The Government prepares and submits to the Chamber of Deputies a mid-year report on the performance of economy and observance of the state budget and an evaluation of the observance of territorial self-governments’ budgets, associations of municipalities, Regional Councils of Cohesion Regions, and the development of state assets, state guarantees, state debt, including their detailed analysis and outlook on observation of the budget in the second half of budgetary year, and in case of deviation from the agreed budget, an information on steps taken to ensure stability of budget management. MF surveys closely budgetary performance and informs the Government about it in the first and third quarters; the Government submits a report to the Budgetary Committee of the Chamber of Deputies the month following first and third quarters. The mid-year report and quarterly reports are published. All the participants in central government budget must submit data for these reports. Failure to do so results in suspension of budgetary funds.[6]
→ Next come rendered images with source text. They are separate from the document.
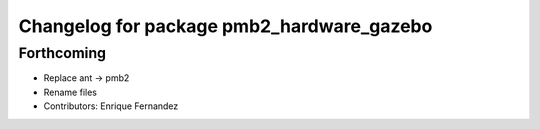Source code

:^^^^^^^^^^^^^^^^^^^^^^^^^^^^^^^^^^^^^^^^^^
Changelog for package pmb2_hardware_gazebo
^^^^^^^^^^^^^^^^^^^^^^^^^^^^^^^^^^^^^^^^^^

Forthcoming
-----------
* Replace ant -> pmb2
* Rename files
* Contributors: Enrique Fernandez
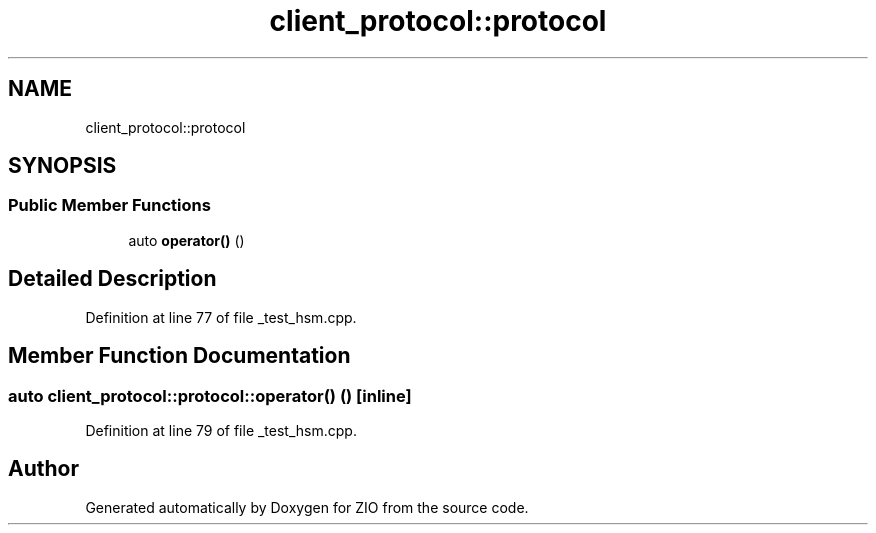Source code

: .TH "client_protocol::protocol" 3 "Wed Mar 18 2020" "ZIO" \" -*- nroff -*-
.ad l
.nh
.SH NAME
client_protocol::protocol
.SH SYNOPSIS
.br
.PP
.SS "Public Member Functions"

.in +1c
.ti -1c
.RI "auto \fBoperator()\fP ()"
.br
.in -1c
.SH "Detailed Description"
.PP 
Definition at line 77 of file _test_hsm\&.cpp\&.
.SH "Member Function Documentation"
.PP 
.SS "auto client_protocol::protocol::operator() ()\fC [inline]\fP"

.PP
Definition at line 79 of file _test_hsm\&.cpp\&.

.SH "Author"
.PP 
Generated automatically by Doxygen for ZIO from the source code\&.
After the end of the budget year, MF prepares a draft central government final account, which is discussed by the Government and submitted to the Chamber of Deputies of the Parliament by April 30. The Chamber issues a resolution on the central government final account. It also decides on the financing of deficit or use of surplus in case these differ from the agreed budget.[7]

General change         
II.2
How has the budgetary process changed since the beginning of the financial/Eurozone crisis?

The timeline of a budget preparation changed (the first phase) with the introduction of the European Semester (see question VIII.8) and preparation and observance of medium-term expenditures framework was detailed.

Institutional change         
II.3
What institutional changes are brought about by the changes in the budgetary process, e.g. relating to competences of parliament, government, the judiciary and independent advisory bodies?

No substantial changes in the competences of central government institutions were made in reaction to the Euro-crisis. Some changes had been introduced before or independently of the Euro-crisis legislation (such as binding resolution of the Chamber of Deputies of Parliament on medium-term expenditures framework), other changes have been drafted (the Fiscal Constitution Bill and its implementing laws – see further).

Change of time-line
II.4
How has the time-line of the budgetary cycle changed as a result of the implementation of Euro-crisis law?

See question VIII.8.

Miscellaneous
II.5
What other information is relevant with regard to the Czech Republic and changes to the budgetary process?

Not applicable            .

[1] Sec. 8 of the Law No. 218/2000 Coll. on Budgetary Law as amended.

[2] Sec. 2 of the by-law of the Ministry of Finance of the Czech Republic No. 133/2013 Coll. setting the extent and structure of data for preparation of draft law on annual budget and draft medium-term outlook of state budget and the deadlines for submissions.

[3] Secs. 8, 8a, and 8b of the Law No. 218/2000 Coll. on Budgetary Law as amended.

[4] See “Minutes from the 12th session of the Budgetary Committee of the Chamber of Deputies of the Parliament, March 1 and 3, 2011”, p. 9.

[5] Secs. 101-106 of the Law 90/1995 Coll. as amended on the Rules of Procedure of the Chamber of Deputies of the Parliament.

[6] Sec. 20 of the Law No. 218/2000 Coll. on Budgetary Law as amended.

[7] Sec. 30 of the Law No. 218/2000 Coll. on Budgetary Law as amended.